Eksekusi Mati Dibekukan di Tanah Air

Jurnalis Berita

By Jurnalis Berita

Asry menegaskan bahwa tindakan yang akan dilakukan memiliki kaitan langsung dengan dampak yang akan dihadapi. Jika pelanggaran terhadap hak-hak individu terbukti berdampak besar, maka pelaksanaan hukuman mati harus ditunda. Jika pelanggaran terungkap setelah pelaksanaan hukuman, maka kompensasi wajib diberikan.

Dalam revisi terbaru yang berisi beberapa pembatasan, juga dilakukan penurunan jumlah hak yang dimiliki oleh terpidana mati.

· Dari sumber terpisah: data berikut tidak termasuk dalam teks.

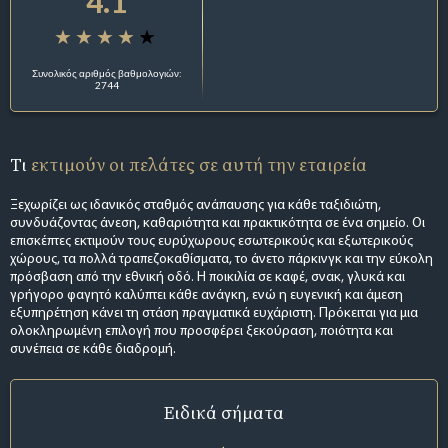
4.1
Συνολικός αριθμός βαθμολογιών:
2744
Τι
εκτιμούν οι πελάτες σε αυτή την εταιρεία
Ξεχωρίζει ως ιδανικός σταθμός ανάπαυσης για κάθε ταξιδιώτη,
συνδυάζοντας άνεση, καθαριότητα και πρακτικότητα σε ένα σημείο. Οι
επισκέπτες εκτιμούν τους ευρύχωρους εσωτερικούς και εξωτερικούς
χώρους, τα πολλά τραπεζοκαθίσματα, το άνετο πάρκινγκ και την εύκολη
πρόσβαση από την εθνική οδό. Η ποικιλία σε καφέ, σνακ, γλυκά και
γρήγορο φαγητό καλύπτει κάθε ανάγκη, ενώ η ευγενική και άμεση
εξυπηρέτηση κάνει τη στάση πραγματικά ευχάριστη. Πρόκειται για μια
ολοκληρωμένη επιλογή που προσφέρει ξεκούραση, ποιότητα και
συνέπεια σε κάθε διαδρομή.
Ειδικά σήματα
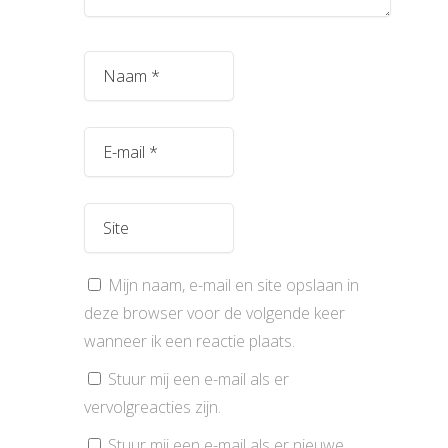
Mijn naam, e-mail en site opslaan in
deze browser voor de volgende keer
wanneer ik een reactie plaats.
Stuur mij een e-mail als er
vervolgreacties zijn.
Stuur mij een e-mail als er nieuwe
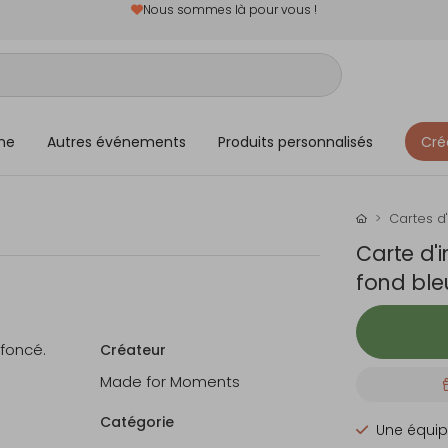
Nous sommes là pour vous !
me
Autres événements
Produits personnalisés
Cré
Cartes d'
Carte d'i
fond ble
 foncé.
Créateur
Made for Moments
Catégorie
Une équip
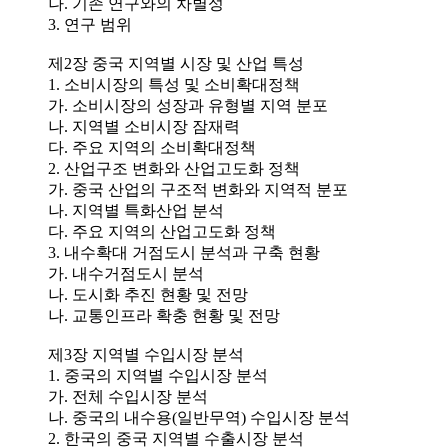
나. 기존 연구와의 차별성
3. 연구 범위
제2장 중국 지역별 시장 및 산업 특성
1. 소비시장의 특성 및 소비확대정책
가. 소비시장의 성장과 유형별 지역 분포
나. 지역별 소비시장 잠재력
다. 주요 지역의 소비확대정책
2. 산업구조 변화와 산업고도화 정책
가. 중국 산업의 구조적 변화와 지역적 분포
나. 지역별 특화산업 분석
다. 주요 지역의 산업고도화 정책
3. 내수확대 거점도시 분석과 구축 현황
가. 내수거점도시 분석
나. 도시화 추진 현황 및 전망
나. 교통인프라 확충 현황 및 전망
제3장 지역별 수입시장 분석
1. 중국의 지역별 수입시장 분석
가. 전체 수입시장 분석
나. 중국의 내수용(일반무역) 수입시장 분석
2. 한국의 중국 지역별 수출시장 분석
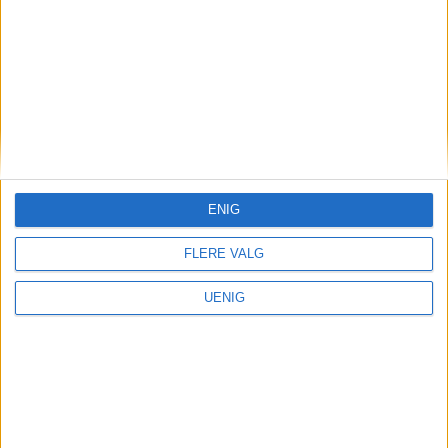
fartsbøter oftere enn
annenhver dag i en måned
ENIG
FLERE VALG
UENIG
Været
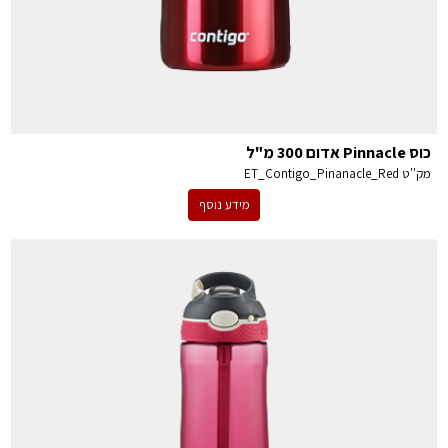
כוס Pinnacle אדום 300 מ"ל
מק''ט
ET_Contigo_Pinanacle_Red
מידע נוסף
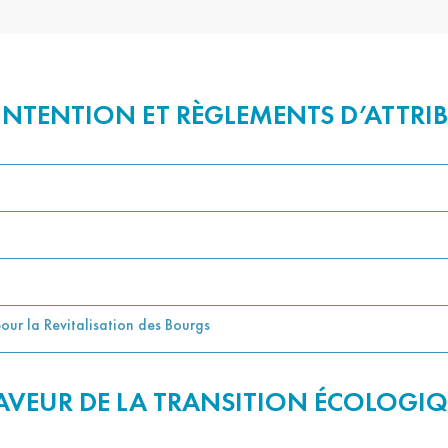
’INTENTION ET RÈGLEMENTS D’ATTRI
ur la Revitalisation des Bourgs
FAVEUR DE LA TRANSITION ÉCOLOGI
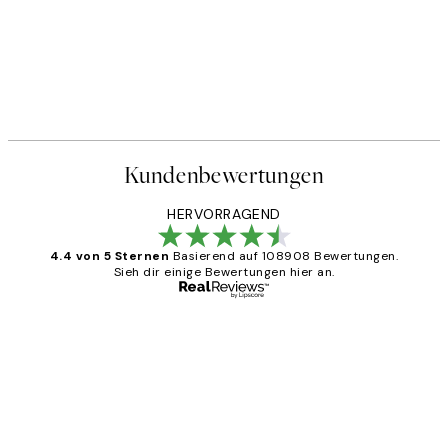
Kundenbewertungen
HERVORRAGEND
4.4 von 5 Sternen
Basierend auf 108908 Bewertungen.
Sieh dir einige Bewertungen hier an.
Verifizierter Käufer
Kundenbewertungen
Great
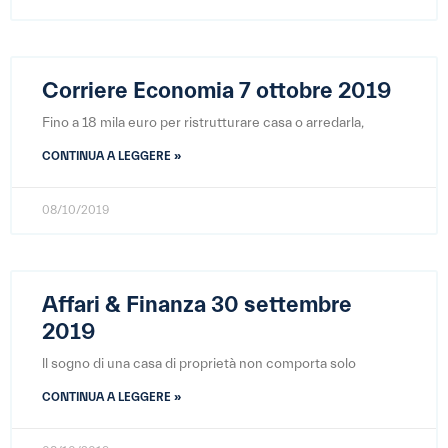
Corriere Economia 7 ottobre 2019
Fino a 18 mila euro per ristrutturare casa o arredarla,
CONTINUA A LEGGERE »
08/10/2019
Affari & Finanza 30 settembre
2019
ll sogno di una casa di proprietà non comporta solo
CONTINUA A LEGGERE »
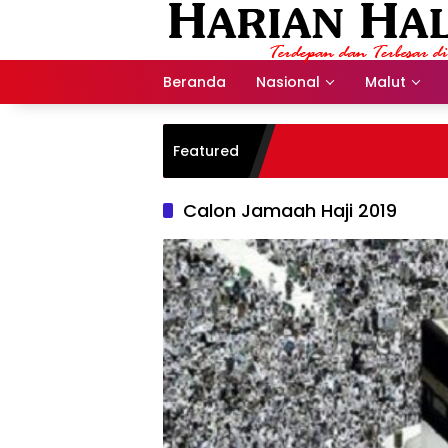
Langsung
ke
konten
Beranda
Nasional
Malut
Featured
Calon Jamaah Haji 2019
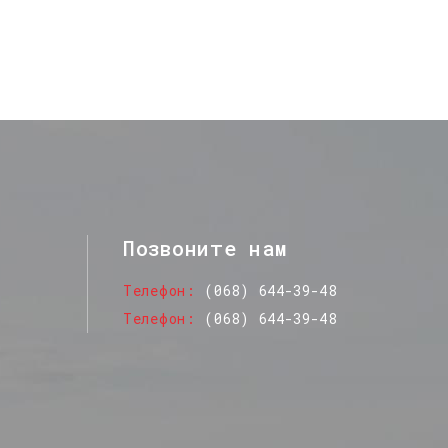
Позвоните нам
Телефон
(068) 644-39-48
Телефон
(068) 644-39-48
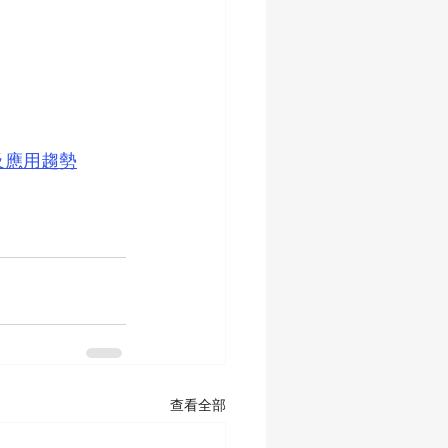
及應用趨勢
查看全部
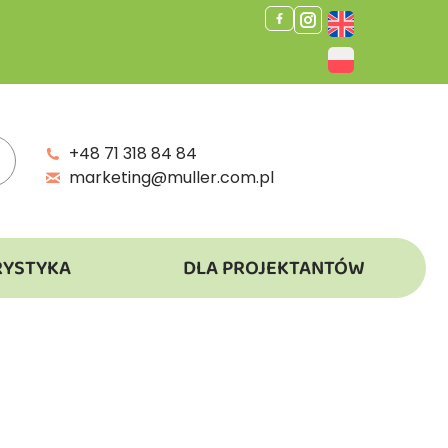
+48 71 318 84 84
marketing@muller.com.pl
RYSTYKA
DLA PROJEKTANTÓW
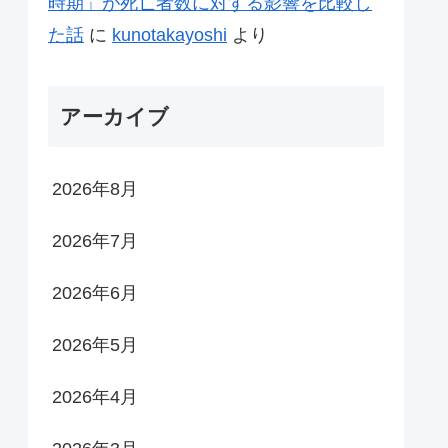
時期」が死亡者数に対する影響を比較し
た話
に
kunotakayoshi
より
アーカイブ
2026年8月
2026年7月
2026年6月
2026年5月
2026年4月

Sebelumnya, dalam draf April 2025, penundaan eksekusi bagi ibu hamil dan menyusui diatur selama tiga tahun, sesuai dengan Undang-Undang Nomor 22 Tahun 2022. Namun, dalam draft terbaru, periode tersebut diubah menjadi 30 hari setelah melahirkan dan/atau ketika anak mencapai usia dua tahun.

Surat perintah pelaksanaan hukuman mati yang sebelumnya harus disampaikan paling tidak 30 hari sebelumnya, kini diubah menjadi maksimal 30 hari sebelum pelaksanaan. Artinya, surat perintah tersebut dapat diterbitkan hingga 30 hari sebelum eksekusi dilakukan.

Selain itu, pemberitahuan waktu pelaksanaan hukuman mati kepada terpidana, yang sebelumnya ditentukan 30 hari sebelum eksekusi, kini dikurangi menjadi hanya 3 hari. Publikasi informasi eksekusi yang sebelumnya dilakukan H-30, kini berubah menjadi H-3 setelah terpidana diberitahu.

Menurut Asry, syarat sebelumnya yang memerlukan pernyataan dari pengacara sebelum pelaksanaan hukuman mati, kini dihapus.

Perubahan signifikan pada aturan pelaksanaan pidana mati ini baru diketahui setelah pemerintah mengadakan uji publik Rancangan Undang-Undang Tata Cara Pelaksanaan Pidana Mati pada Rabu, 8 Oktober 2025. Wakil Menteri Hukum Edward Omar Hiariej memimpin rapat secara daring bersama akademisi dan praktisi hukum untuk membahas pasal-pasal dalam RUU tersebut.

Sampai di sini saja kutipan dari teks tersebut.